** Available data follows **
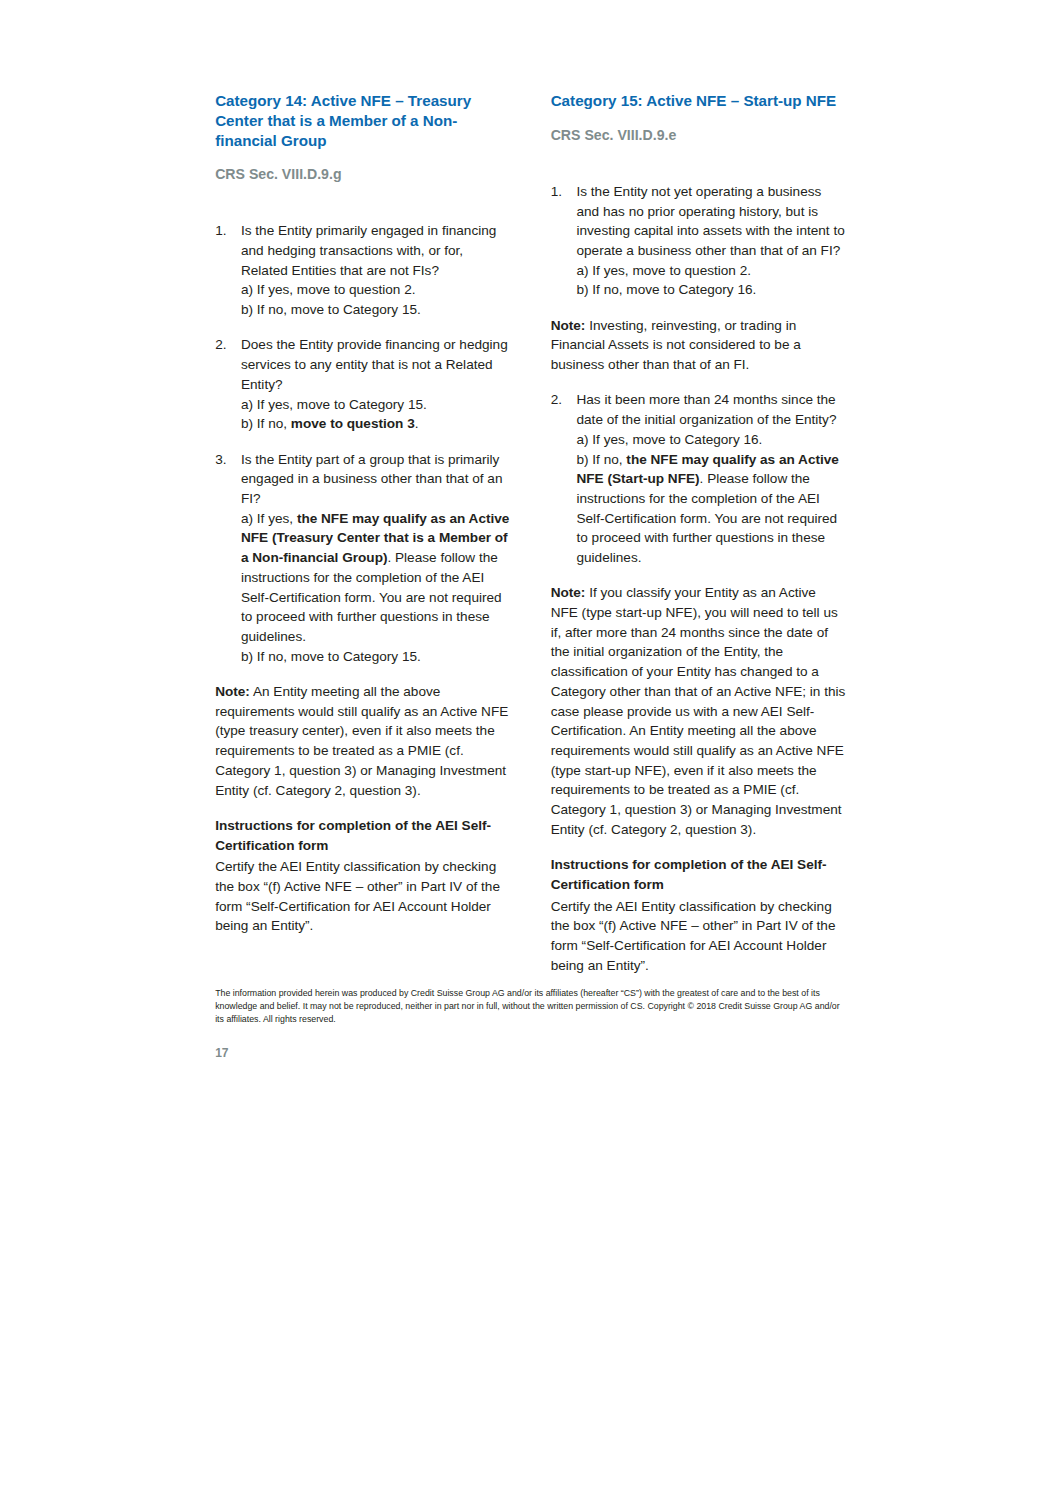Category 14: Active NFE – Treasury Center that is a Member of a Non-financial Group
CRS Sec. VIII.D.9.g
Is the Entity primarily engaged in financing and hedging transactions with, or for, Related Entities that are not FIs? a) If yes, move to question 2. b) If no, move to Category 15.
Does the Entity provide financing or hedging services to any entity that is not a Related Entity? a) If yes, move to Category 15. b) If no, move to question 3.
Is the Entity part of a group that is primarily engaged in a business other than that of an FI? a) If yes, the NFE may qualify as an Active NFE (Treasury Center that is a Member of a Non-financial Group). Please follow the instructions for the completion of the AEI Self-Certification form. You are not required to proceed with further questions in these guidelines. b) If no, move to Category 15.
Note: An Entity meeting all the above requirements would still qualify as an Active NFE (type treasury center), even if it also meets the requirements to be treated as a PMIE (cf. Category 1, question 3) or Managing Investment Entity (cf. Category 2, question 3).
Instructions for completion of the AEI Self-Certification form
Certify the AEI Entity classification by checking the box “(f) Active NFE – other” in Part IV of the form “Self-Certification for AEI Account Holder being an Entity”.
Category 15: Active NFE – Start-up NFE
CRS Sec. VIII.D.9.e
Is the Entity not yet operating a business and has no prior operating history, but is investing capital into assets with the intent to operate a business other than that of an FI? a) If yes, move to question 2. b) If no, move to Category 16.
Note: Investing, reinvesting, or trading in Financial Assets is not considered to be a business other than that of an FI.
Has it been more than 24 months since the date of the initial organization of the Entity? a) If yes, move to Category 16. b) If no, the NFE may qualify as an Active NFE (Start-up NFE). Please follow the instructions for the completion of the AEI Self-Certification form. You are not required to proceed with further questions in these guidelines.
Note: If you classify your Entity as an Active NFE (type start-up NFE), you will need to tell us if, after more than 24 months since the date of the initial organization of the Entity, the classification of your Entity has changed to a Category other than that of an Active NFE; in this case please provide us with a new AEI Self-Certification. An Entity meeting all the above requirements would still qualify as an Active NFE (type start-up NFE), even if it also meets the requirements to be treated as a PMIE (cf. Category 1, question 3) or Managing Investment Entity (cf. Category 2, question 3).
Instructions for completion of the AEI Self-Certification form
Certify the AEI Entity classification by checking the box “(f) Active NFE – other” in Part IV of the form “Self-Certification for AEI Account Holder being an Entity”.
The information provided herein was produced by Credit Suisse Group AG and/or its affiliates (hereafter “CS”) with the greatest of care and to the best of its knowledge and belief. It may not be reproduced, neither in part nor in full, without the written permission of CS. Copyright © 2018 Credit Suisse Group AG and/or its affiliates. All rights reserved.
17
** End of Available data **
> **What the exercise asks**
Without the pictures, return each entry exactly as given.

> **Written response**
Category 14: Active NFE – Treasury Center that is a Member of a Non-financial Group
CRS Sec. VIII.D.9.g
Is the Entity primarily engaged in financing and hedging transactions with, or for, Related Entities that are not FIs? a) If yes, move to question 2. b) If no, move to Category 15.
Does the Entity provide financing or hedging services to any entity that is not a Related Entity? a) If yes, move to Category 15. b) If no, move to question 3.
Is the Entity part of a group that is primarily engaged in a business other than that of an FI? a) If yes, the NFE may qualify as an Active NFE (Treasury Center that is a Member of a Non-financial Group). Please follow the instructions for the completion of the AEI Self-Certification form. You are not required to proceed with further questions in these guidelines. b) If no, move to Category 15.
Note: An Entity meeting all the above requirements would still qualify as an Active NFE (type treasury center), even if it also meets the requirements to be treated as a PMIE (cf. Category 1, question 3) or Managing Investment Entity (cf. Category 2, question 3).
Instructions for completion of the AEI Self-Certification form
Certify the AEI Entity classification by checking the box “(f) Active NFE – other” in Part IV of the form “Self-Certification for AEI Account Holder being an Entity”.
Category 15: Active NFE – Start-up NFE
CRS Sec. VIII.D.9.e
Is the Entity not yet operating a business and has no prior operating history, but is investing capital into assets with the intent to operate a business other than that of an FI? a) If yes, move to question 2. b) If no, move to Category 16.
Note: Investing, reinvesting, or trading in Financial Assets is not considered to be a business other than that of an FI.
Has it been more than 24 months since the date of the initial organization of the Entity? a) If yes, move to Category 16. b) If no, the NFE may qualify as an Active NFE (Start-up NFE). Please follow the instructions for the completion of the AEI Self-Certification form. You are not required to proceed with further questions in these guidelines.
Note: If you classify your Entity as an Active NFE (type start-up NFE), you will need to tell us if, after more than 24 months since the date of the initial organization of the Entity, the classification of your Entity has changed to a Category other than that of an Active NFE; in this case please provide us with a new AEI Self-Certification. An Entity meeting all the above requirements would still qualify as an Active NFE (type start-up NFE), even if it also meets the requirements to be treated as a PMIE (cf. Category 1, question 3) or Managing Investment Entity (cf. Category 2, question 3).
Instructions for completion of the AEI Self-Certification form
Certify the AEI Entity classification by checking the box “(f) Active NFE – other” in Part IV of the form “Self-Certification for AEI Account Holder being an Entity”.
The information provided herein was produced by Credit Suisse Group AG and/or its affiliates (hereafter “CS”) with the greatest of care and to the best of its knowledge and belief. It may not be reproduced, neither in part nor in full, without the written permission of CS. Copyright © 2018 Credit Suisse Group AG and/or its affiliates. All rights reserved.
17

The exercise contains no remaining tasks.